In response to an assignment to write about gratitude during a fall 2013 Osher Intermediate Writing course (taught by Kathi Diamant) Osher student Margie Prestwood, age 91, wrote the following.
Changing What I Can
by Margie Prestwood
With the added sunshine and the warm gentle breezes, green sprouts burst forth on bare limbs and a rainbow of colorful flowers began to appear everywhere. It was early spring, but my mood was still winter. I was the last remaining member of my nucleus family; I had been a widow for over ten years, and all my longtime friends were deceased, plus my son had died at a too early age. My theory had always been “when life gets overwhelming, get occupied, stay busy, and try to stay mentally and physically fit.” I had lots of grandchildren and great grand kids living near, but they had their own life and more problems than I wanted to deal with. I had never been sedate, maybe unorganized, but always active. I did the monthly newsletter and wrote an article for my church, but lately my life seemed very mundane. I needed a new interest and a wider variety of acquaintances. Lo-and-behold the Osher Institute at SDSU catalog showed up in my mailbox within the next day or two. As I scan this publication my thoughts were, “This is perfect. I can walk the mile up to the campus, attend classes, and then walk home— exercise my mind, my body, and meet new people all in one undertaking.”
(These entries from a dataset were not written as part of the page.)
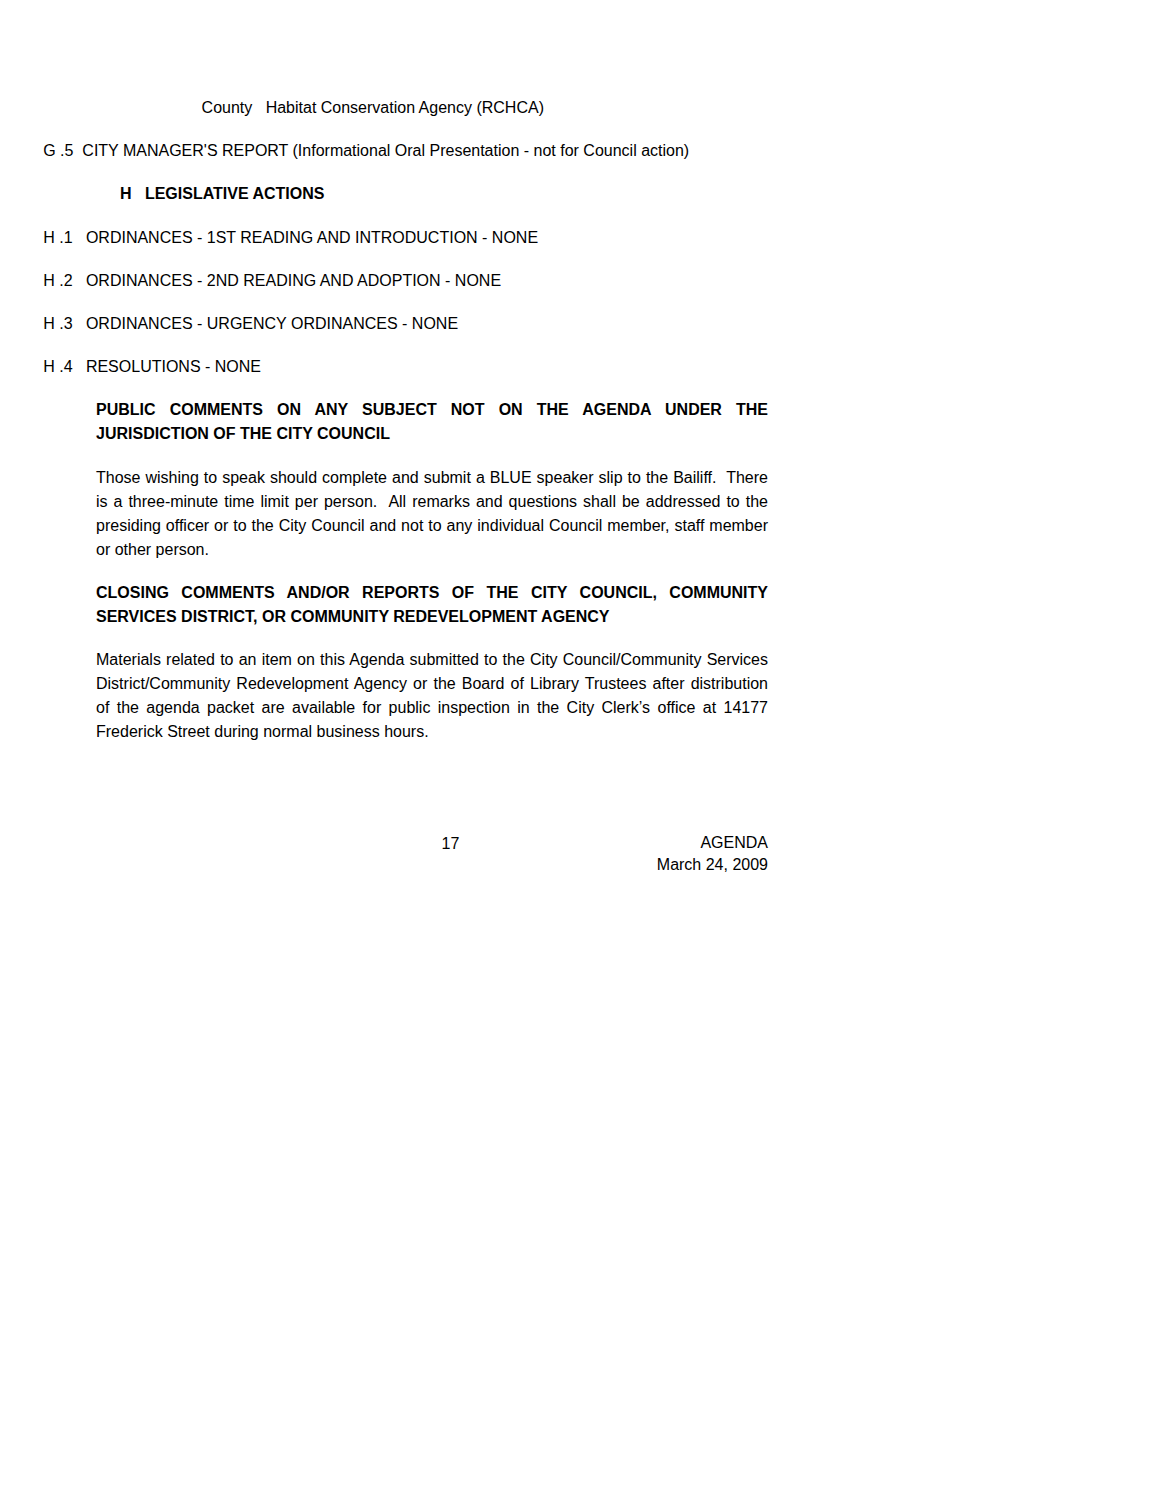County Habitat Conservation Agency (RCHCA)
G .5 CITY MANAGER'S REPORT (Informational Oral Presentation - not for Council action)
H LEGISLATIVE ACTIONS
H .1 ORDINANCES - 1ST READING AND INTRODUCTION - NONE
H .2 ORDINANCES - 2ND READING AND ADOPTION - NONE
H .3 ORDINANCES - URGENCY ORDINANCES - NONE
H .4 RESOLUTIONS - NONE
PUBLIC COMMENTS ON ANY SUBJECT NOT ON THE AGENDA UNDER THE JURISDICTION OF THE CITY COUNCIL
Those wishing to speak should complete and submit a BLUE speaker slip to the Bailiff. There is a three-minute time limit per person. All remarks and questions shall be addressed to the presiding officer or to the City Council and not to any individual Council member, staff member or other person.
CLOSING COMMENTS AND/OR REPORTS OF THE CITY COUNCIL, COMMUNITY SERVICES DISTRICT, OR COMMUNITY REDEVELOPMENT AGENCY
Materials related to an item on this Agenda submitted to the City Council/Community Services District/Community Redevelopment Agency or the Board of Library Trustees after distribution of the agenda packet are available for public inspection in the City Clerk’s office at 14177 Frederick Street during normal business hours.
17
AGENDA
March 24, 2009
I paid my dues for Osher, enrolled in a couple classes that sounded interesting, and the book club for the books I wanted to read. I tried to get in a writing class, but it was already filled. After that semester, I was hooked. The sessions were interesting, informative, and the instructors were excellent. The next year I talked to Linda, my Social Security age daughter, into being an Osher student. How many of us get to go to college with our children?
This January I signed up early enough to get a spot in the two Memoir and Life Writing classes, joined the INGly Writers group*, and this Intermediate Writing and Critique class. What a difference these classes and the other students have made in my zest for life! I have sat in a lot of writing classes over the last 40 years, but never one with Kathi Diamant‘s teaching technique. It makes me evaluate my own writing style and try new ones. I have no words to properly express my gratitude to those of you who take the time to critique what I write. This is an invaluable tool for me, one that I have never had before.
I promised myself over 25 years ago that I was going to write my memoir. Now I’m actually doing it, and I am over 13,000 words into the project. I am thankful for all of you who have participated in this journey; I hope to see all of your names in print. Kathi, my gratitude for your guidance, patience and encouragement is beyond the utterance of words. You haven’t seen the last of me.
*The INGly Writers Group are Osher students from the spring 2013 Memoir Class who continue to meet and share their work via the online Big Tent discussion group.